Statistics released by Ofqual show there was an overall drop of 19 per cent in GCSE entries for the November resits, from 84,450 to 67,985.
However, there was still a sharp rise in the number of entries for the English language exam, with resits increasing by 29 per cent from 25,610 in 2016 to 32,970 this year.
Resits for maths fell by 41 per cent, from 58,840 to 34,790. Just 13 per cent of the entries were for the higher paper, and the remaining 87 per cent took the foundation paper.
This year marked the first year the reformed GCSEs were available in English language, English literature and maths, graded on a scale of 9 to 1 instead of A* to G. The November entries were the first opportunity for students who received their results this summer to retake the English language and maths exams.
Since August 2015, full-time students who did not achieve a grade C (or a grade 4 from 2017) or above in English and maths GCSE must keep studying the subjects in order to receive funding for post 16 study.

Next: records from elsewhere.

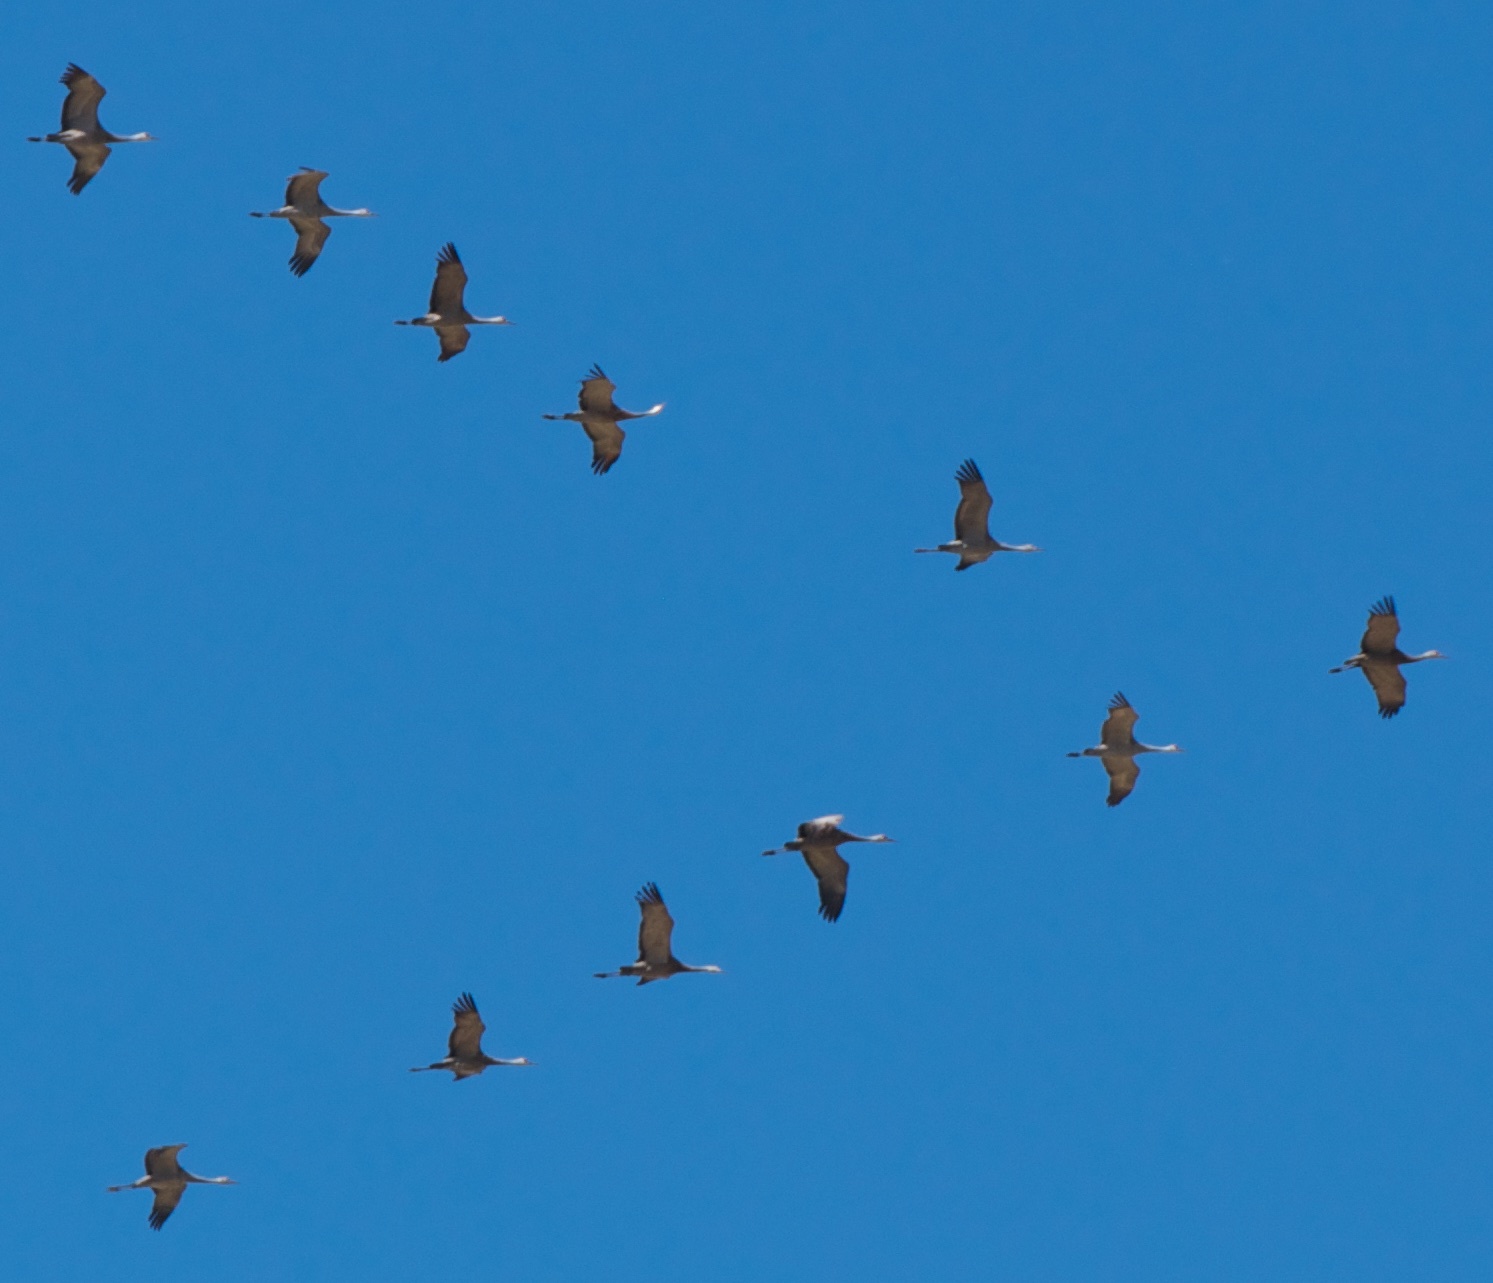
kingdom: Animalia
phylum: Chordata
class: Aves
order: Gruiformes
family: Gruidae
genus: Grus
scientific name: Grus canadensis
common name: Sandhill crane
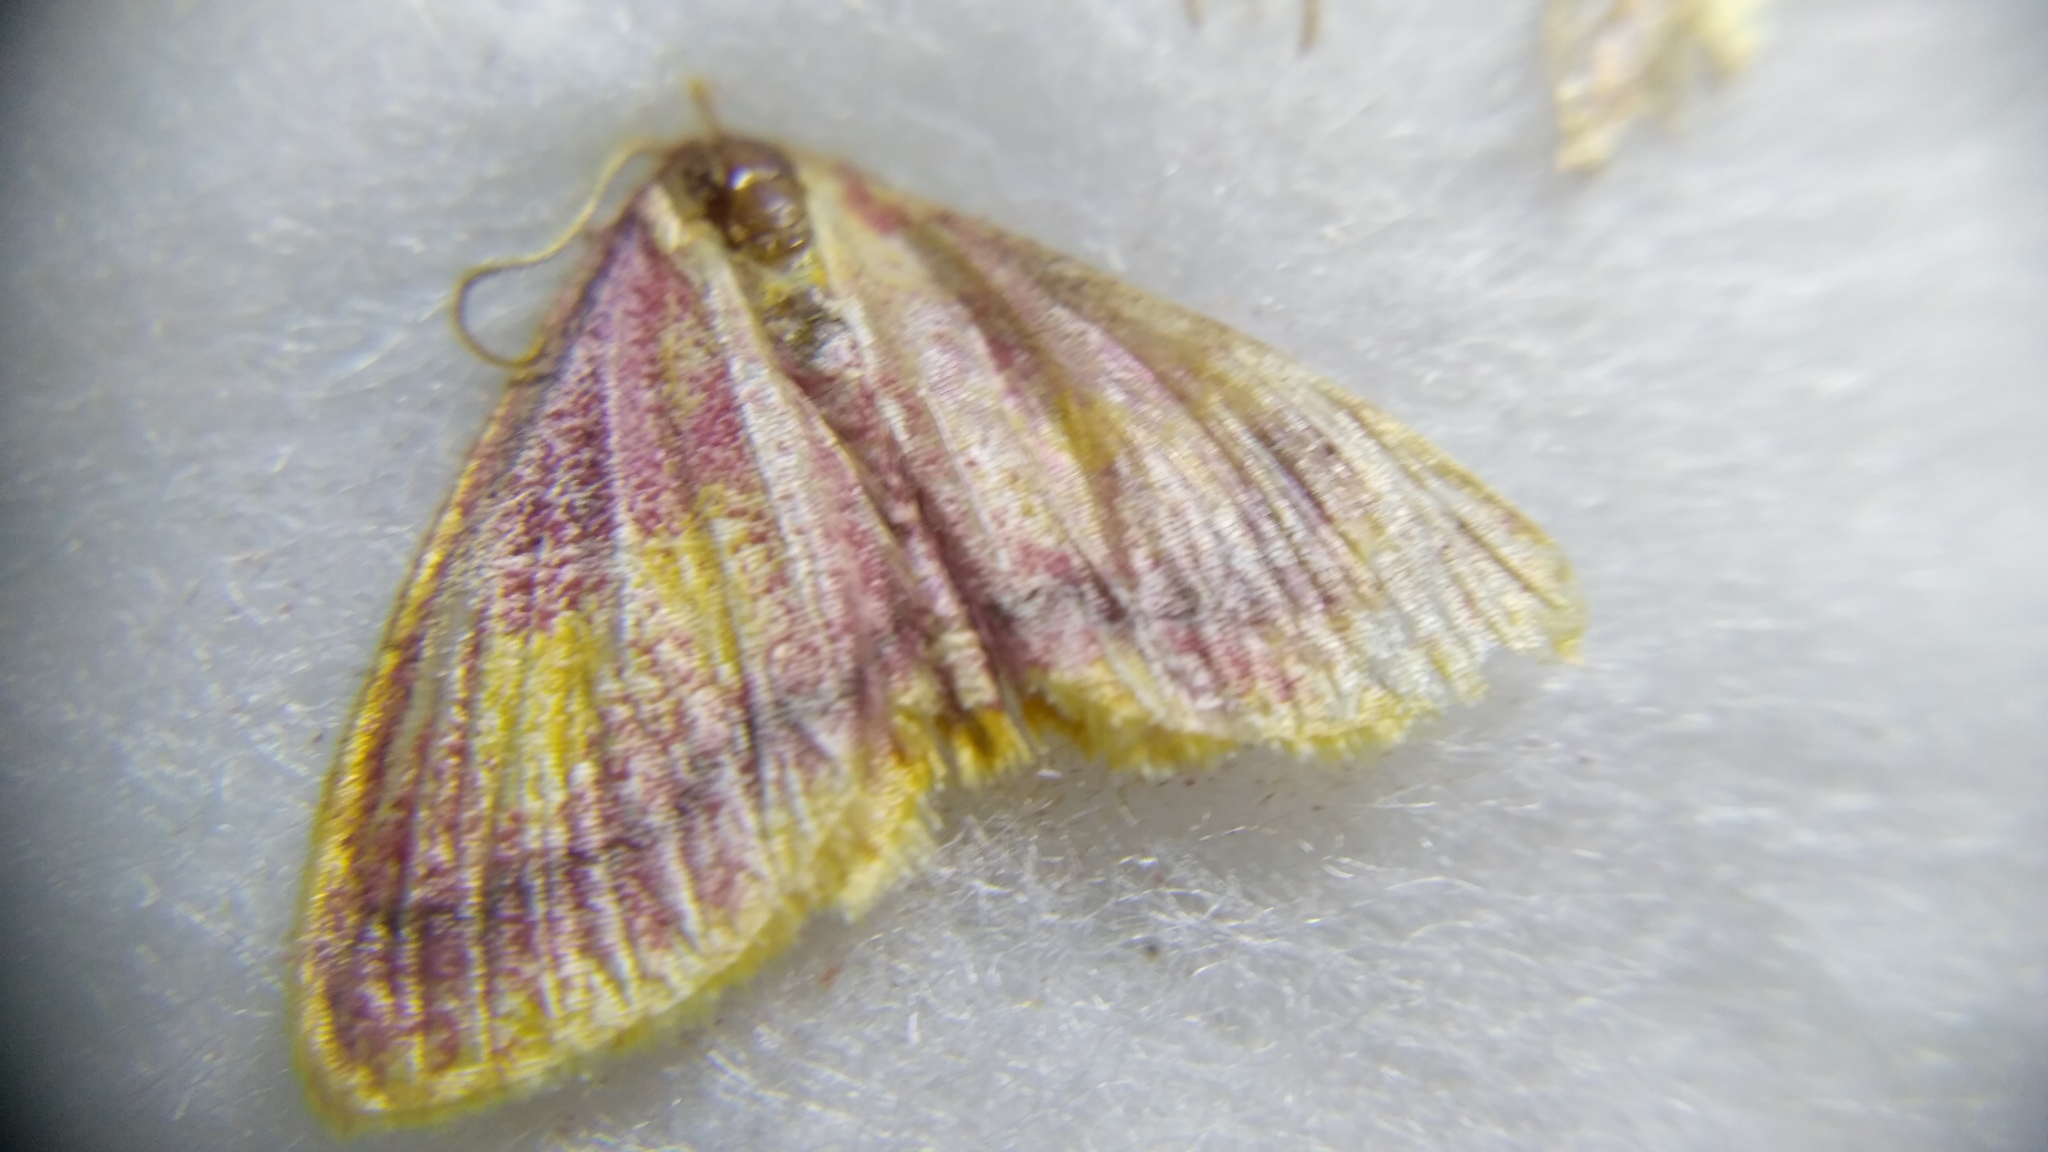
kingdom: Animalia
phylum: Arthropoda
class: Insecta
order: Lepidoptera
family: Geometridae
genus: Idaea
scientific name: Idaea muricata
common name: Purple-bordered gold
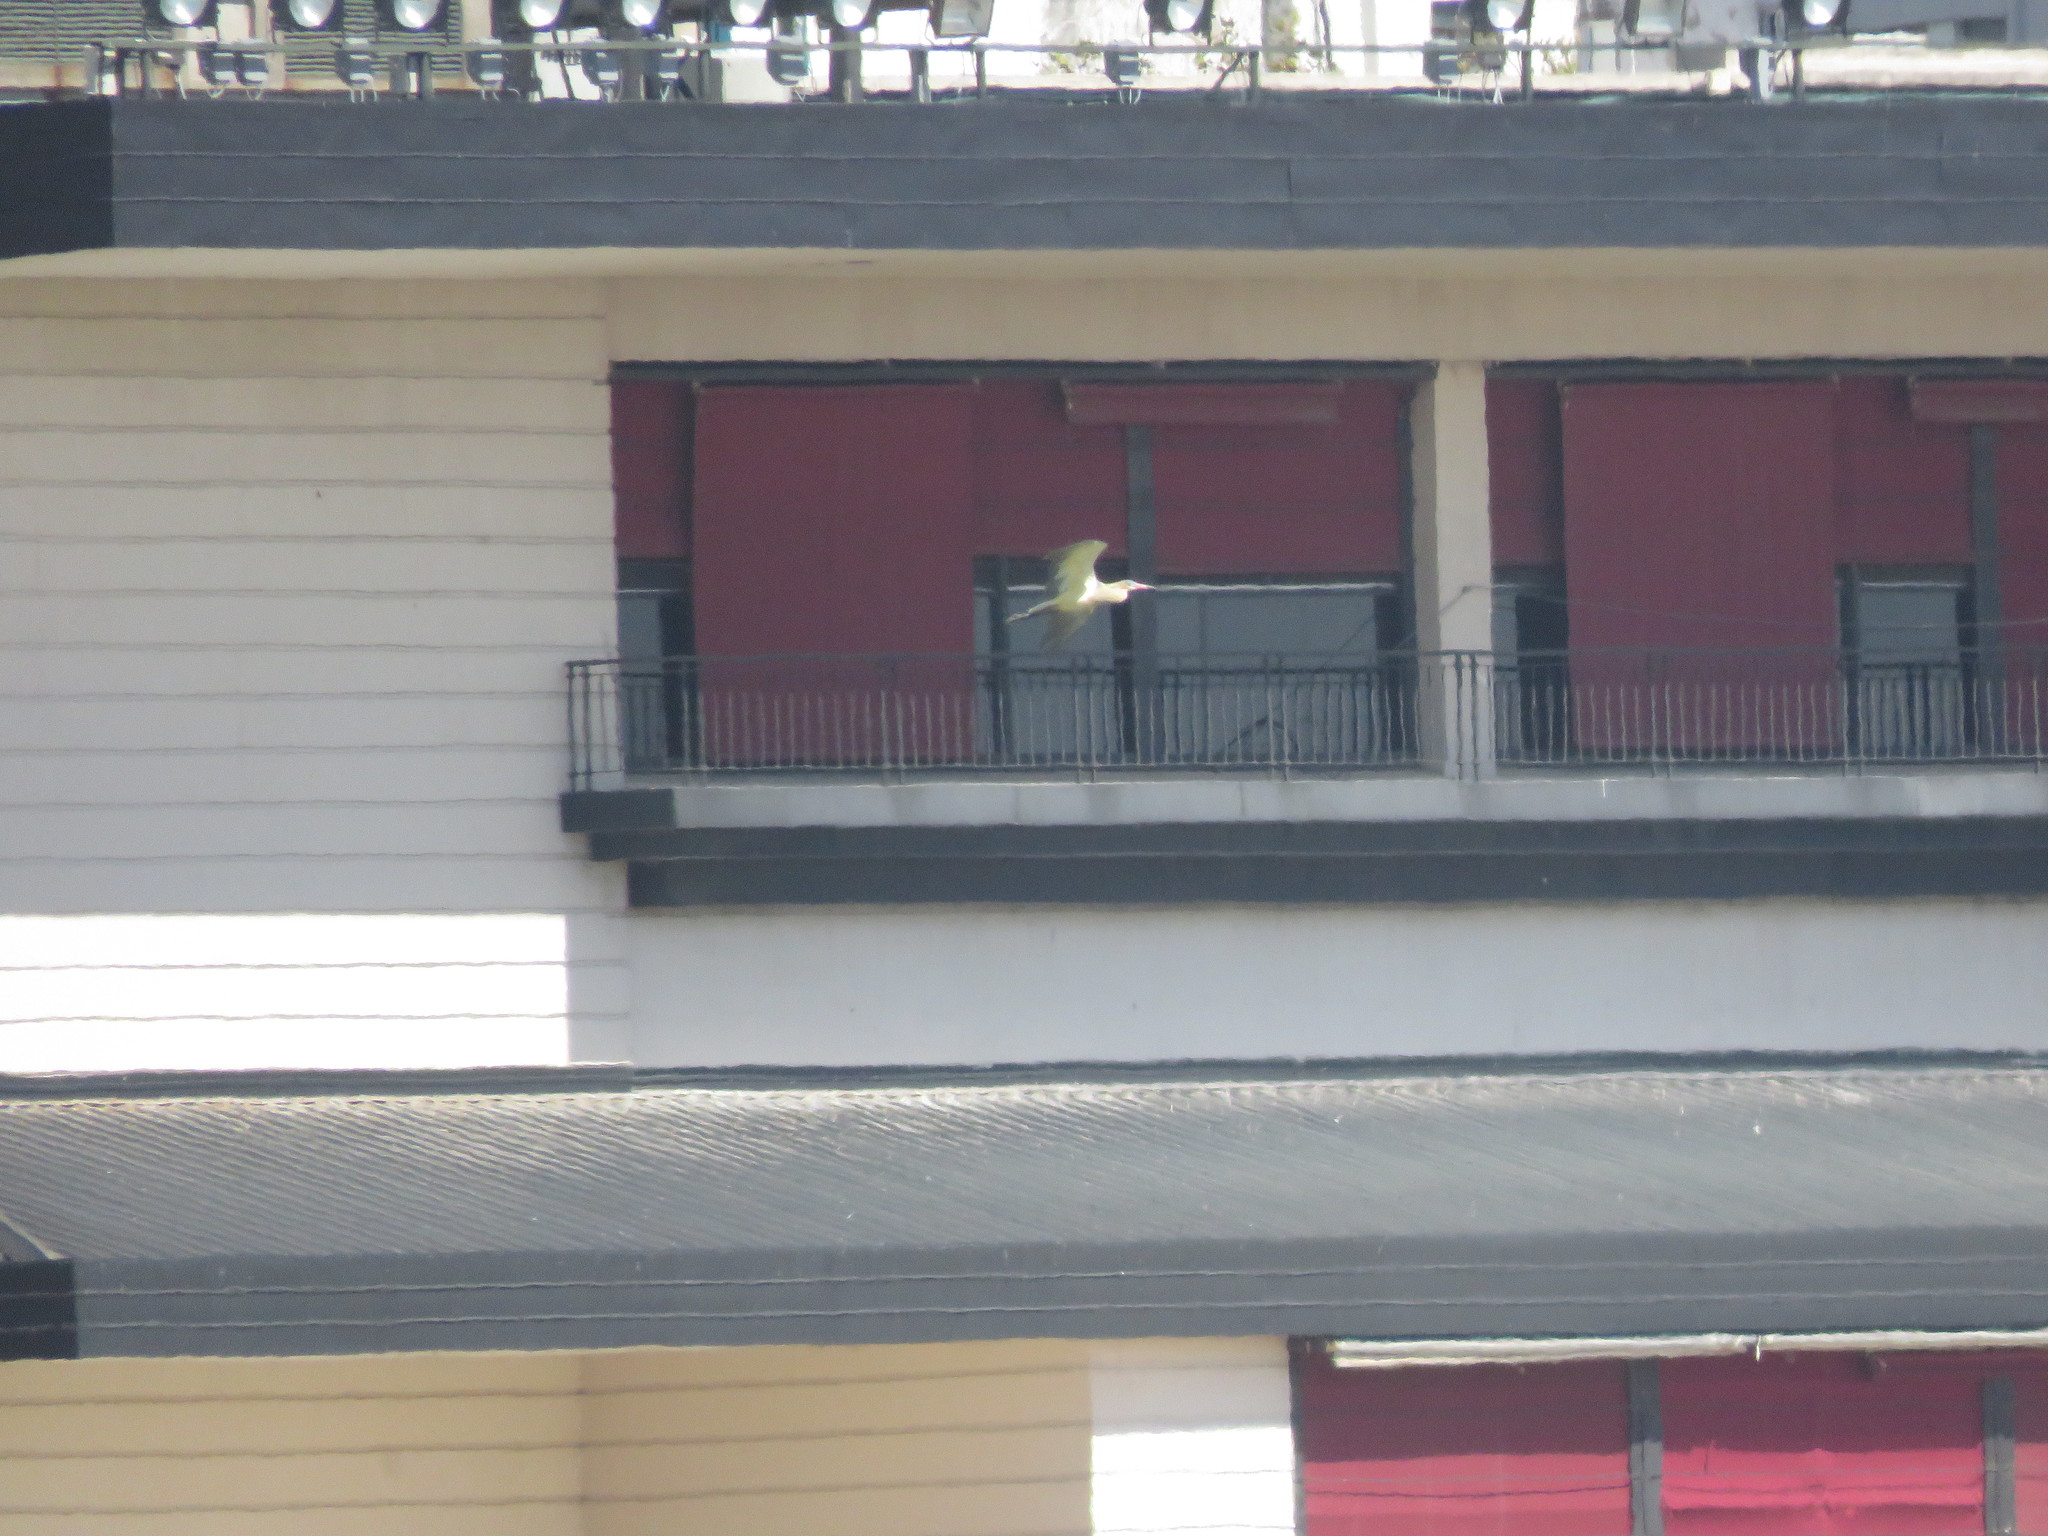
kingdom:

In November 2016, the penultimate opportunity to resit the legacy specifications, overall entry for GCSEs increased by 24 per cent. The only resits available this year in English and maths are for the reformed 9-1 specifications, and entry levels have fallen back in line to the numbers seen in 2015.
GCSE results this summer showed 53 per cent of grades in English language, English literature and maths were a grade 5 or higher, with 71 per cent hitting a grade 4 or above.
Of the three reformed subjects, grades in English language were the lowest with 53.3 per cent achieving a grade 5 or above and 69.9 per cent getting a grade 4 or above. However, the grade 4 result was still a rise on last year’s results, when 60 per cent achieved a grade C or above.
In maths, 49.7 per cent of pupils got a grade 5 or above and 70.7 per cent received a grade 4 or above. This was also a rise on 2016, when 62 per cent of pupils received a grade C or above.